§ **Exercise directions**
Before copying, set the pictures aside; then repeat every line below verbatim.

§ **Excerpted records**
++++++++
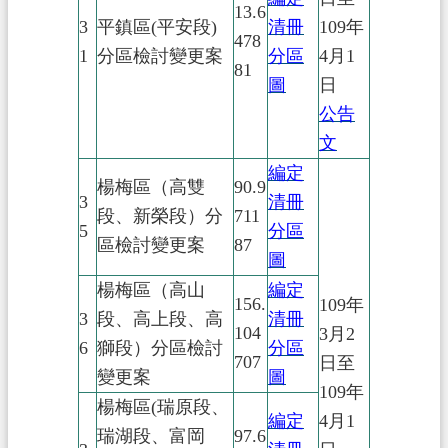
13.6
3
平鎮區(平安段)
清冊
109年
478
1
分區檢討變更案
分區
4月1
81
圖
日
公告
文
編定
楊梅區（高雙
90.9
3
清冊
段、新榮段）分
711
5
分區
區檢討變更案
87
圖
楊梅區（高山
編定
156.
109年
3
段、高上段、高
清冊
104
3月2
6
獅段）分區檢討
分區
707
日至
變更案
圖
109年
楊梅區(瑞原段、
編定
4月1
瑞湖段、富岡
97.6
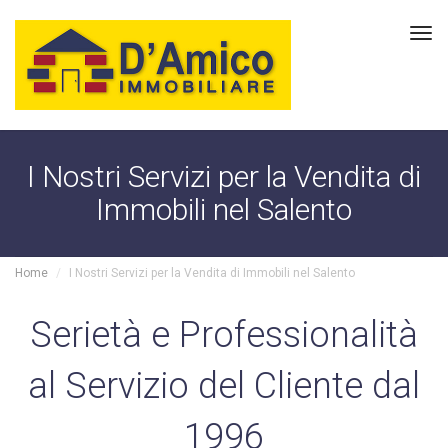
Tog
navi
I Nostri Servizi per la Vendita di
Immobili nel Salento
Home
I Nostri Servizi per la Vendita di Immobili nel Salento
Serietà e Professionalità
al Servizio del Cliente dal
1996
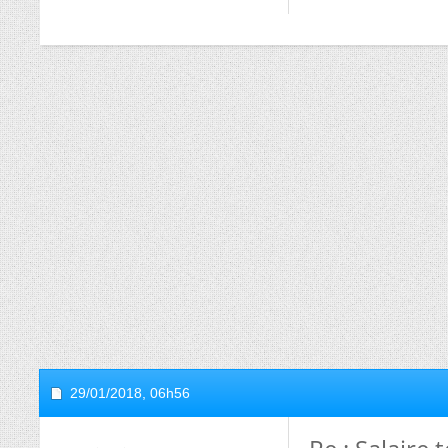
29/01/2018,
06h56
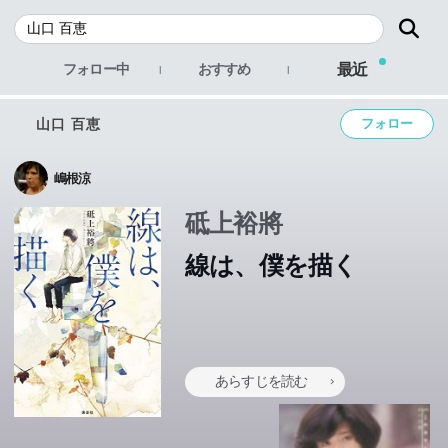
最近
フォロー中
おすすめ
山口 百恵
フォロー
嶋根涼
砥上裕將
線は、僕を描く
あらすじを読む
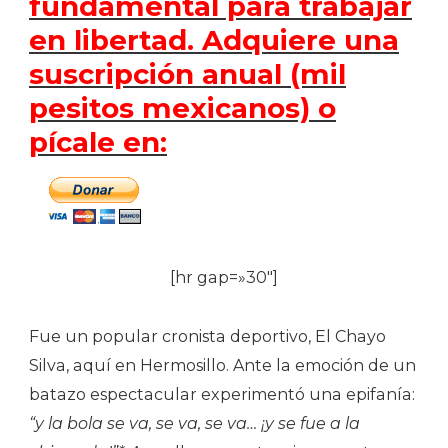
fundamental para trabajar
en libertad. Adquiere una
suscripción anual (mil
pesitos mexicanos) o
pícale en:
[hr gap=»30″]
Fue un popular cronista deportivo, El Chayo
Silva, aquí en Hermosillo. Ante la emoción de un
batazo espectacular experimentó una epifanía:
“y la bola se va, se va, se va… ¡y se fue a la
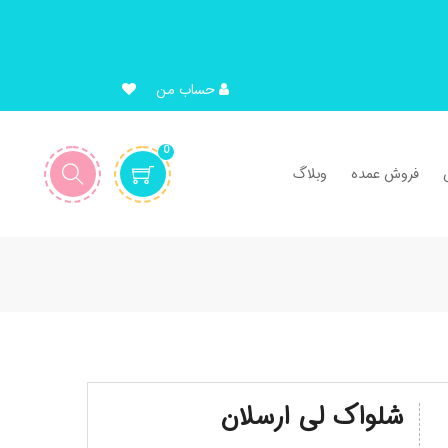
حساب من
0
فروش عمده
وبلاگ
شلواک لی ارسلان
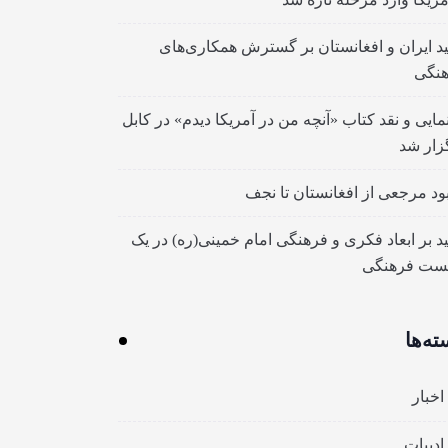
ید ایران و افغانستان بر گسترش همکاری‌های
نگی
مایی و نقد کتاب «آنچه من در آمریکا دیدم» در کابل
زار شد
بود مرجعی از افغانستان تا نجف
ید بر ابعاد فکری و فرهنگی امام خمینی(ره) در یک
ست فرهنگی
ته‌ها
اخبار
ادبیات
++++++++
§ **Task output**
13.6
3
平鎮區(平安段)
清冊
109年
478
1
分區檢討變更案
分區
4月1
81
圖
日
公告
文
編定
楊梅區（高雙
90.9
3
清冊
段、新榮段）分
711
5
分區
區檢討變更案
87
圖
楊梅區（高山
編定
156.
109年
3
段、高上段、高
清冊
104
3月2
6
獅段）分區檢討
分區
707
日至
變更案
圖
109年
楊梅區(瑞原段、
編定
4月1
瑞湖段、富岡
97.6
Tog
navi
I Nostri Servizi per la Vendita di
Immobili nel Salento
Home
I Nostri Servizi per la Vendita di Immobili nel Salento
Serietà e Professionalità
al Servizio del Cliente dal
1996
29/01/2018,
06h56
最近
フォロー中
おすすめ
山口 百恵
フォロー
嶋根涼
砥上裕將
線は、僕を描く
あらすじを読む
fundamental para trabajar
en libertad. Adquiere una
suscripción anual (mil
pesitos mexicanos) o
pícale en:
[hr gap=»30″]
Fue un popular cronista deportivo, El Chayo
Silva, aquí en Hermosillo. Ante la emoción de un
batazo espectacular experimentó una epifanía:
“y la bola se va, se va, se va… ¡y se fue a la
حساب من
0
فروش عمده
وبلاگ
شلواک لی ارسلان
ید ایران و افغانستان بر گسترش همکاری‌های
نگی
مایی و نقد کتاب «آنچه من در آمریکا دیدم» در کابل
زار شد
بود مرجعی از افغانستان تا نجف
ید بر ابعاد فکری و فرهنگی امام خمینی(ره) در یک
ست فرهنگی
ته‌ها
اخبار
ادبیات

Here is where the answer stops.